Devletler kendisinden daha güçlü bir devletin saldırısı sonucu yıkılabilir. Ancak milletler var oldukça yıkılan her devletin ardından yeni bir devlet kurulur ve o millet sahip olduğu, dili, dini ve kültürü yaşatmaya devam eder. Milletlerin yok olması ile bir dil ve kültürün yer yüzünde yok olması demektir. Tarih çöplüğü bu tür milletlerle doludur. Peki bir millet nasıl yok edilir. Bir millet o milleti var eden evlatları yetiştiren kadınların, o milleti millet yapan değerlerden uzaklaşması ile yıkılır. Kadın yozlaşırsa millette yok olur.
Bu milletin kadınları vardı, Orta Asya bozkırlarında erinin yanında onunla birlikte at süren, düşmana kılıç çeken. Bu milletin kadınları vardı Allah’ın nizamını 3 kıtaya yayan erler yetiştiren. Bu milletin kadınları vardı başındaki örtüsünü çıkartmayıp, cepheye taşıdığı top mermisine bebeğinin battaniyesini saran. O kadınlarla mayalanmıştı bu millet.
Günümüzde ise TV’lerde izlenme rekorları kıran kadın programlarında kadının aşağılanmasını kahrolarak izliyoruz. Onuru elinden alınmış, reyting uğruna cahilliğiyle paçavraya çevrilmiş, yanlışları ile örnek modelleştirilerek yanlışları sıradanlaştırılıp ekran maymununa dönüştürülmüş. Türk kadını demeye insanın dili varmayan örnekler. Maalesef çirkin yaşanmışlıkların içerisinden seçilerek milletin seyrine malzeme yapılan acınası hayat hikayeleri.
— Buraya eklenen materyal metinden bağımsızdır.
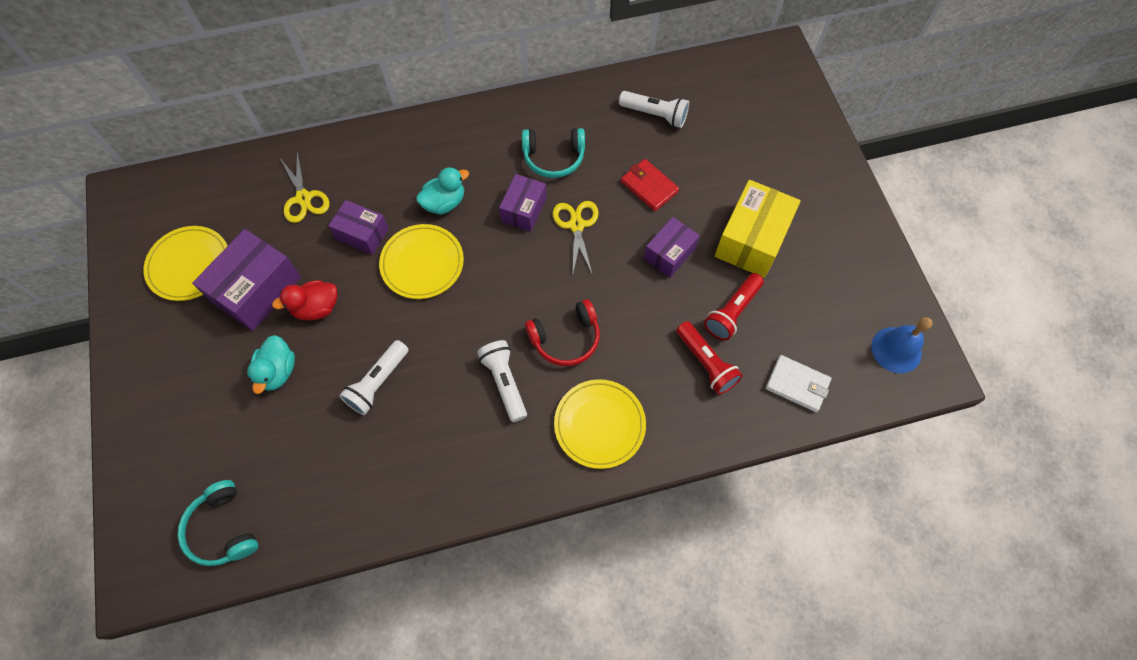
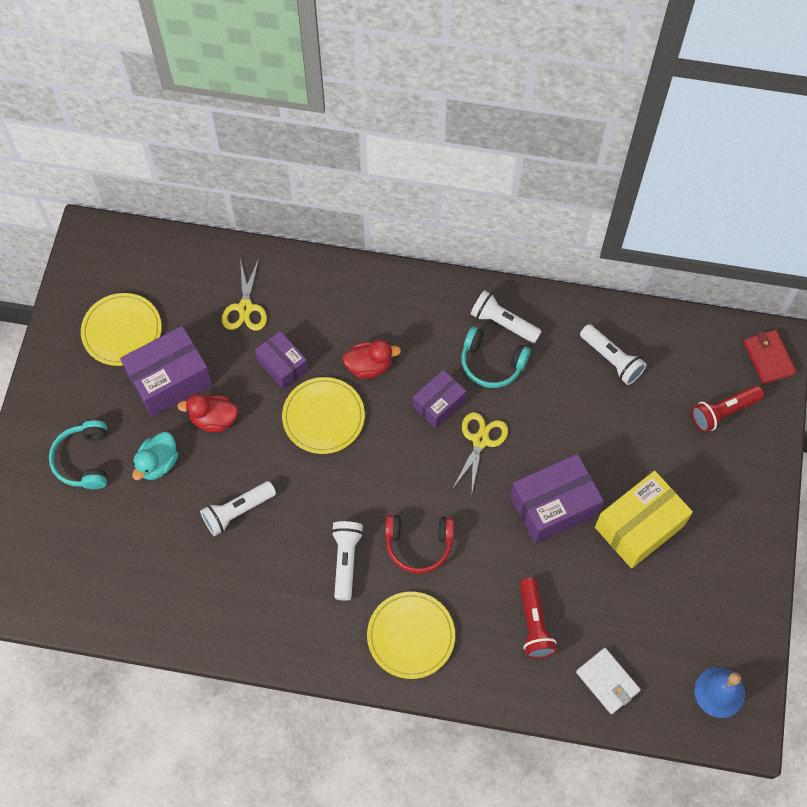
camera: 25 degrees right, 0 degrees up
turquoise headphones [177,480,258,566] -> turquoise headphones moved to [49,420,107,489]
turquoise duck [416,167,469,215] -> red duck [342,340,401,379]
red wallet [621,159,679,211] -> red wallet moved to [744,330,796,384]
purple box [644,217,700,278] -> purple box [510,454,604,544], size x1.63
red flashlight [704,273,764,340] -> red flashlight moved to [692,385,764,433]
none -> white flashlight [471,290,542,343]

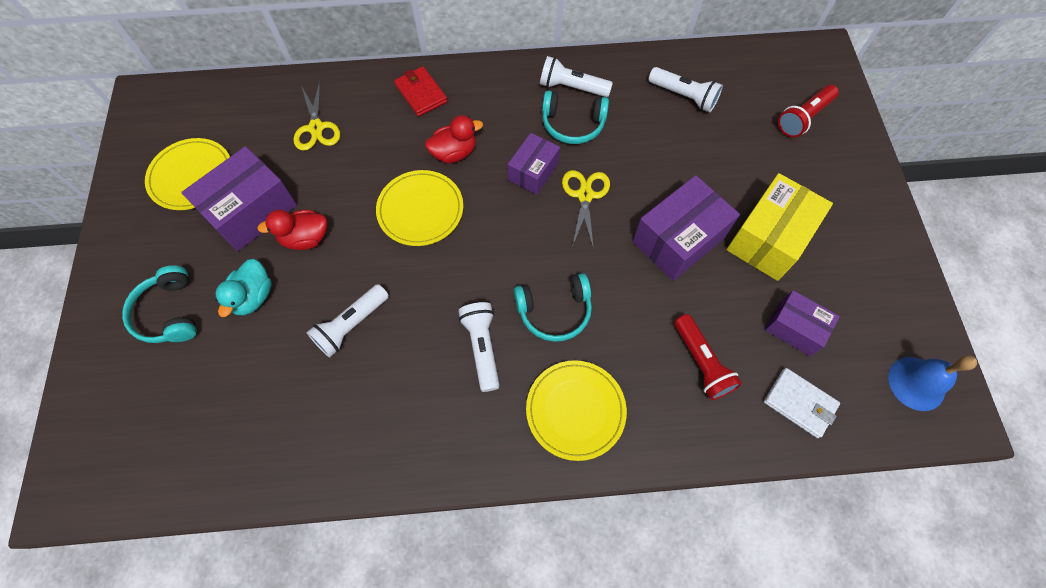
camera: 15 degrees left, 0 degrees up
purple box [255,331,308,390] -> purple box moved to [765,290,840,356]
red headphones [385,514,454,574] -> turquoise headphones [514,273,592,342]
red wallet [744,330,796,384] -> red wallet moved to [394,66,448,116]

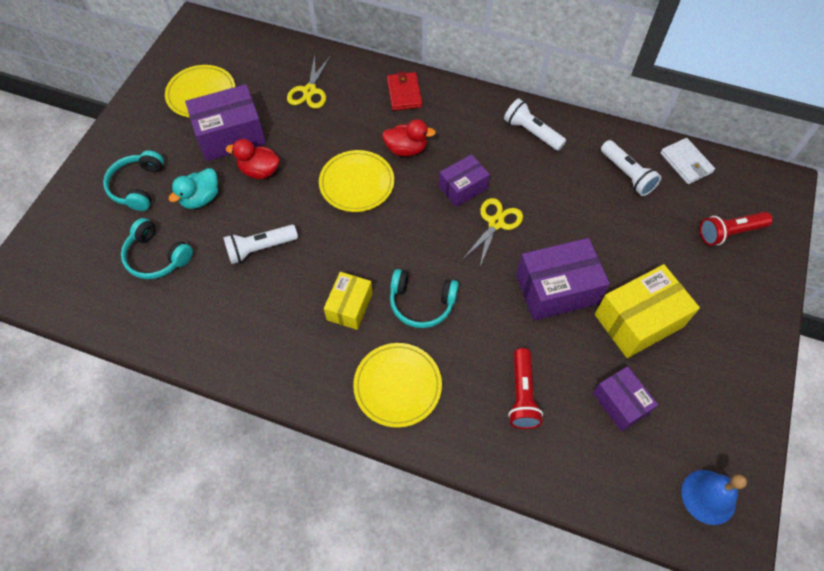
camera: 25 degrees right, 5 degrees down
white flashlight [458,302,500,392] -> yellow box [324,272,373,330]
turquoise headphones [542,91,609,144] -> turquoise headphones moved to [121,218,193,279]
white wallet [764,368,840,438] -> white wallet moved to [660,138,715,184]

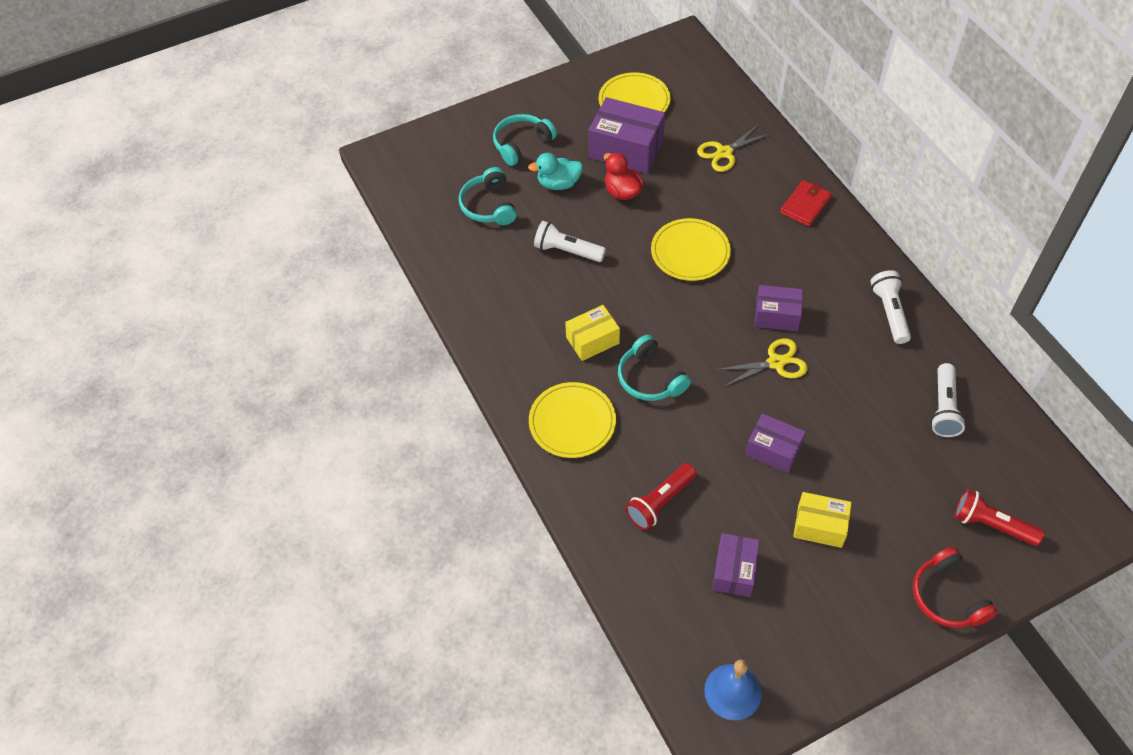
camera: 45 degrees right, 5 degrees down
red duck [382,119,436,156] -> none
purple box [516,238,610,320] -> purple box [746,414,806,473], size x0.62
yellow box [595,264,700,358] -> yellow box [793,492,851,548], size x0.62
white wallet [660,138,715,184] -> none
none -> red headphones [913,547,997,628]

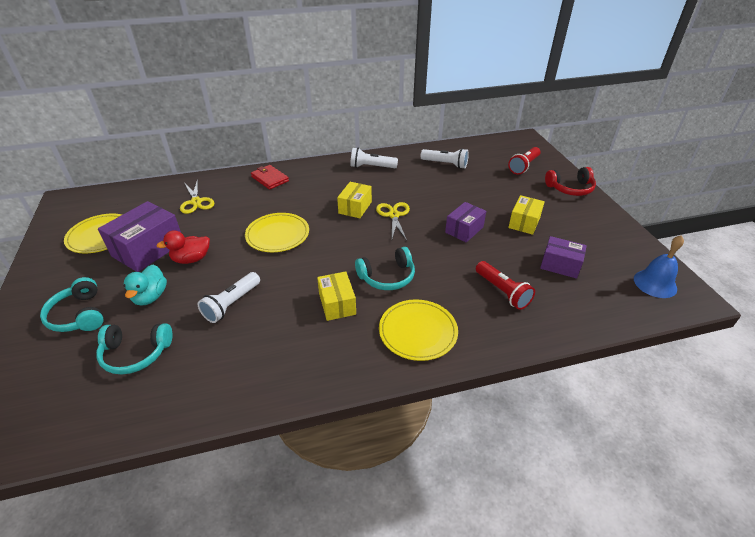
camera: 80 degrees left, 15 degrees down
purple box [754,285,803,331] -> yellow box [337,182,372,218]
En ağırı da gelecek nesilleri yetiştirecek olan kadınlarımızın ekranlar başında bu kepazelikleri izlemesi. Bu programların izleyicileri üzerinde yaşatacağı sosyolojik etkileri değerlendirmek benim görevim değil elbet. Ancak toplumdan seçilmiş kötü örneklerin sıralanarak ardı arkasına aktarılması, örf ve adetlere, toplumsal ahlaka ve ters düşen bu örneklerin sıradanlaştırılıp kabul görür hale getirilmesine dikkat çekmek, mesleki sorumluluklarımın bana yüklediği bir vazifedir. Çünkü kaybedilen kadın yok olan bir millet demektir.
İzdivaç programlarının neden olduğu yozlaşmanın geçte olsa fark edilmesiyle yasaklanan bu programların yerini alan benzerleriyle ilgili halen bir tedbir alınmaması akıl alır değil. Reyting uğruna milletin zihniyetinde körüklenen bu çürümeye izin verilmesi kabul edilebilir değil. Güçlü bir devlet olmanın yolu milli şuurla dolu sağlıklı bireyler yetiştirmekten geçiyorsa, özlemi duyulan bu nesillerin ilk eğitimini alacakları anneleri göz ardı edemeyiz. Bu nedenle özellikle RTÜK’ü görevini yapmaya davet ediyor ardından da bu milletin geleceği açısından sorumluluk hisseden tüm bireylere ortak tepkide buluşmak için çağrıda bulunuyorum.